Last month I picked up on an item from the American Art collection highlighted by MAN-scribe Tyler Green: a curious painting of an electric chair by Pop confection artist Wayne Thiebaud. As it happens, I’ve been thinking about Thiebaud since I attended the Nova Art Fair in Chicago, where a number of artworks referenced him directly, and more did so inadvertently. He seems to be on a lot of artists’ radar.
Call it synchronicity. This week I heard back from Thiebaud’s studio on questions Green raised and on which I expanded earlier. Matt Bult (Thiebaud’s son-in-law) said that, as you might expect, Wayne was motivated by his opposition to the death penalty. Thiebaud gets his point across but also develops his use of composition and color with the painting. In that sense, it’s a very good political artwork.
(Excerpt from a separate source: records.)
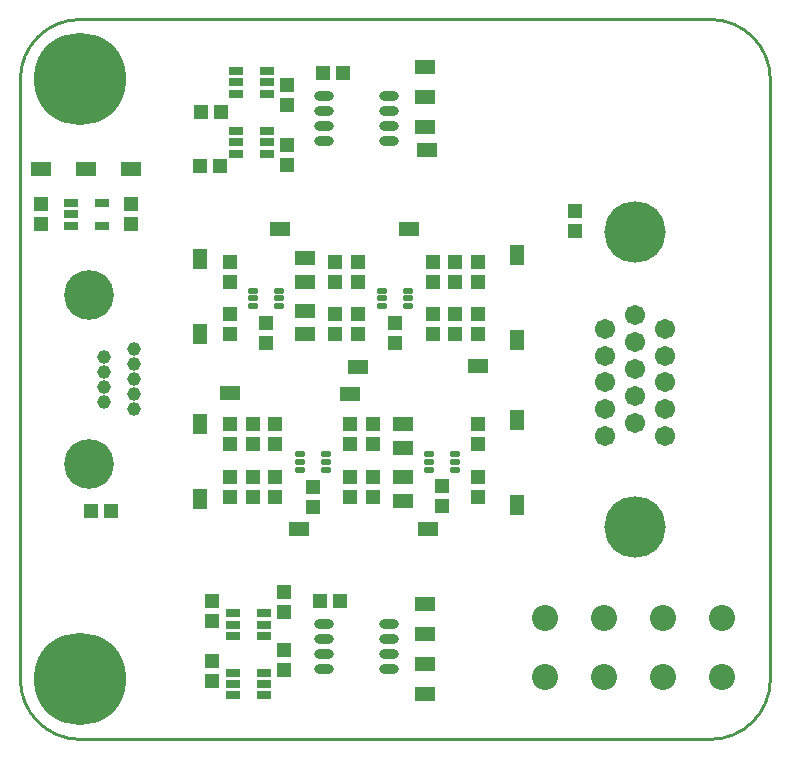
<source format=gts>
G04*
G04 #@! TF.GenerationSoftware,Altium Limited,Altium Designer,22.9.1 (49)*
G04*
G04 Layer_Color=8388736*
%FSLAX25Y25*%
%MOIN*%
G70*
G04*
G04 #@! TF.SameCoordinates,30CEAF04-E3BD-4145-9B8D-8DB9266C66AB*
G04*
G04*
G04 #@! TF.FilePolarity,Negative*
G04*
G01*
G75*
%ADD12C,0.01000*%
%ADD15R,0.04540X0.04540*%
%ADD16R,0.04540X0.04540*%
%ADD17R,0.07099X0.04737*%
%ADD18R,0.04882X0.02913*%
%ADD19O,0.06509X0.03162*%
%ADD20R,0.04737X0.07099*%
%ADD21R,0.06902X0.04737*%
%ADD22O,0.03543X0.02165*%
%ADD23C,0.06706*%
%ADD24C,0.20485*%
%ADD25C,0.04540*%
%ADD26C,0.16548*%
%ADD27C,0.08674*%
%ADD28C,0.30800*%
%ADD29C,0.03800*%
D12*
X120000Y240000D02*
G03*
X100000Y220000I0J-20000D01*
G01*
X350000D02*
G03*
X330000Y240000I-20000J0D01*
G01*
Y0D02*
G03*
X350000Y20000I0J20000D01*
G01*
X100000D02*
G03*
X120000Y0I20000J0D01*
G01*
Y240000D02*
X330000D01*
X350000Y20000D02*
Y220000D01*
X120000Y0D02*
X330000D01*
X100000Y20000D02*
Y220000D01*
D15*
X225000Y132153D02*
D03*
Y138847D02*
D03*
X182000Y132153D02*
D03*
Y138847D02*
D03*
X197500Y77500D02*
D03*
Y84193D02*
D03*
X240500Y77653D02*
D03*
Y84346D02*
D03*
X188000Y29693D02*
D03*
Y23000D02*
D03*
Y49193D02*
D03*
Y42500D02*
D03*
X188969Y191307D02*
D03*
Y198000D02*
D03*
Y211307D02*
D03*
Y218000D02*
D03*
X252500Y87500D02*
D03*
Y80807D02*
D03*
X217500D02*
D03*
Y87500D02*
D03*
X210000D02*
D03*
Y80807D02*
D03*
X185000Y87500D02*
D03*
Y80807D02*
D03*
X177500D02*
D03*
Y87500D02*
D03*
X170000Y80807D02*
D03*
Y87500D02*
D03*
X252500Y105000D02*
D03*
Y98307D02*
D03*
X217500D02*
D03*
Y105000D02*
D03*
X210000D02*
D03*
Y98307D02*
D03*
X185000Y105000D02*
D03*
Y98307D02*
D03*
X177500D02*
D03*
Y105000D02*
D03*
X170000D02*
D03*
Y98307D02*
D03*
X252500Y159193D02*
D03*
Y152500D02*
D03*
X245000Y159193D02*
D03*
Y152500D02*
D03*
X252500Y135000D02*
D03*
Y141693D02*
D03*
X245000D02*
D03*
Y135000D02*
D03*
X237500D02*
D03*
Y141693D02*
D03*
Y152500D02*
D03*
Y159193D02*
D03*
X205000D02*
D03*
Y152500D02*
D03*
X212500D02*
D03*
Y159193D02*
D03*
Y135000D02*
D03*
Y141693D02*
D03*
X205000D02*
D03*
Y135000D02*
D03*
X170000Y152500D02*
D03*
Y159193D02*
D03*
Y135000D02*
D03*
Y141693D02*
D03*
X164000Y39500D02*
D03*
Y46193D02*
D03*
Y19500D02*
D03*
Y26193D02*
D03*
X137000Y171653D02*
D03*
Y178347D02*
D03*
X107000Y171653D02*
D03*
Y178347D02*
D03*
X285000Y176193D02*
D03*
Y169500D02*
D03*
D16*
X160307Y209000D02*
D03*
X167000D02*
D03*
X159807Y191000D02*
D03*
X166500D02*
D03*
X201000Y222000D02*
D03*
X207693D02*
D03*
X206693Y46000D02*
D03*
X200000D02*
D03*
X130347Y76000D02*
D03*
X123653D02*
D03*
D17*
X212500Y124000D02*
D03*
X252500Y124500D02*
D03*
X186500Y170000D02*
D03*
X229500D02*
D03*
X210000Y115000D02*
D03*
X170000Y115500D02*
D03*
X236000Y70000D02*
D03*
X193000D02*
D03*
X235000Y224000D02*
D03*
Y214000D02*
D03*
Y204000D02*
D03*
X235472Y196500D02*
D03*
X107000Y190000D02*
D03*
X122000D02*
D03*
X137000D02*
D03*
X235000Y45000D02*
D03*
Y35000D02*
D03*
Y25000D02*
D03*
Y15000D02*
D03*
D18*
X171850Y215260D02*
D03*
Y219000D02*
D03*
Y222740D02*
D03*
X182087D02*
D03*
Y219000D02*
D03*
Y215260D02*
D03*
X171850Y195260D02*
D03*
Y199000D02*
D03*
Y202740D02*
D03*
X182087D02*
D03*
Y199000D02*
D03*
Y195260D02*
D03*
X171000Y41980D02*
D03*
Y38240D02*
D03*
Y34500D02*
D03*
X181236D02*
D03*
Y38240D02*
D03*
Y41980D02*
D03*
X170882Y22240D02*
D03*
Y18500D02*
D03*
Y14760D02*
D03*
X181118D02*
D03*
Y18500D02*
D03*
Y22240D02*
D03*
X127118Y178740D02*
D03*
Y171260D02*
D03*
X116882D02*
D03*
Y175000D02*
D03*
Y178740D02*
D03*
D19*
X222728Y199500D02*
D03*
Y204500D02*
D03*
Y209500D02*
D03*
Y214500D02*
D03*
X201272Y199500D02*
D03*
Y204500D02*
D03*
Y209500D02*
D03*
Y214500D02*
D03*
Y38500D02*
D03*
Y33500D02*
D03*
Y28500D02*
D03*
Y23500D02*
D03*
X222728Y38500D02*
D03*
Y33500D02*
D03*
Y28500D02*
D03*
Y23500D02*
D03*
D20*
X160000Y160000D02*
D03*
Y105000D02*
D03*
Y80000D02*
D03*
Y135000D02*
D03*
X265500Y133000D02*
D03*
Y161500D02*
D03*
Y106500D02*
D03*
Y78000D02*
D03*
D21*
X227500Y87500D02*
D03*
Y79626D02*
D03*
Y105000D02*
D03*
Y97126D02*
D03*
X195000Y152500D02*
D03*
Y160374D02*
D03*
Y135000D02*
D03*
Y142874D02*
D03*
D22*
X236169Y95059D02*
D03*
Y92500D02*
D03*
Y89941D02*
D03*
X244831Y95059D02*
D03*
Y92500D02*
D03*
Y89941D02*
D03*
X193169Y95059D02*
D03*
Y92500D02*
D03*
Y89941D02*
D03*
X201831Y95059D02*
D03*
Y92500D02*
D03*
Y89941D02*
D03*
X186331Y144441D02*
D03*
Y147000D02*
D03*
Y149559D02*
D03*
X177669Y144441D02*
D03*
Y147000D02*
D03*
Y149559D02*
D03*
X229331Y144441D02*
D03*
Y147000D02*
D03*
Y149559D02*
D03*
X220669Y144441D02*
D03*
Y147000D02*
D03*
Y149559D02*
D03*
D23*
X315000Y136949D02*
D03*
Y127972D02*
D03*
Y118996D02*
D03*
Y110020D02*
D03*
Y101043D02*
D03*
X295000D02*
D03*
X305000Y114508D02*
D03*
X295000Y110020D02*
D03*
X305000Y123484D02*
D03*
X295000Y118996D02*
D03*
X305000Y132461D02*
D03*
X295000Y127972D02*
D03*
X305000Y105532D02*
D03*
Y141437D02*
D03*
X295000Y136949D02*
D03*
D24*
X305000Y169193D02*
D03*
Y70807D02*
D03*
D25*
X138000Y120000D02*
D03*
Y125000D02*
D03*
Y130000D02*
D03*
Y115000D02*
D03*
Y110000D02*
D03*
X128000Y122500D02*
D03*
Y127500D02*
D03*
Y112500D02*
D03*
Y117500D02*
D03*
D26*
X123000Y148248D02*
D03*
Y91752D02*
D03*
D27*
X274815Y40500D02*
D03*
X294500D02*
D03*
X314185D02*
D03*
X333870D02*
D03*
X274815Y20815D02*
D03*
X294500D02*
D03*
X314185D02*
D03*
X333870D02*
D03*
D28*
X120000Y20000D02*
D03*
Y220000D02*
D03*
D29*
X129842Y25905D02*
D03*
X125906Y10158D02*
D03*
X110158Y14095D02*
D03*
X125906Y29842D02*
D03*
X129842Y14095D02*
D03*
X114094Y10158D02*
D03*
Y29842D02*
D03*
X108750Y20000D02*
D03*
X120000Y8750D02*
D03*
X131250Y20000D02*
D03*
X120000Y31250D02*
D03*
X110158Y25905D02*
D03*
X129842Y225905D02*
D03*
X125906Y210157D02*
D03*
X110158Y214094D02*
D03*
X125906Y229842D02*
D03*
X129842Y214094D02*
D03*
X114094Y210157D02*
D03*
Y229842D02*
D03*
X108750Y220000D02*
D03*
X120000Y208750D02*
D03*
X131250Y220000D02*
D03*
X120000Y231250D02*
D03*
X110158Y225905D02*
D03*
M02*

</source>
It would stand up even if the viewer had no understanding of the significance of the electric chair, and I think that may be an important distinction between propaganda and good political artworks: the latter touch upon political issues, but never to the exclusion of formal or conceptual content.
In any event, Bult notes that Thiebaud was thinking about Yves Klein during this time. It’s interesting to think of the artist working off Klein before either hit his mature stride (after 1960 or so). What would Klein’s influence on an artist be before Klein was, you know, Klein?
But the real news is that there are, in fact, three or four similar paintings of electric chairs by Thiebaud. American Art has one, but Thiebaud’s studio can’t trace the rest. Time to check your attic.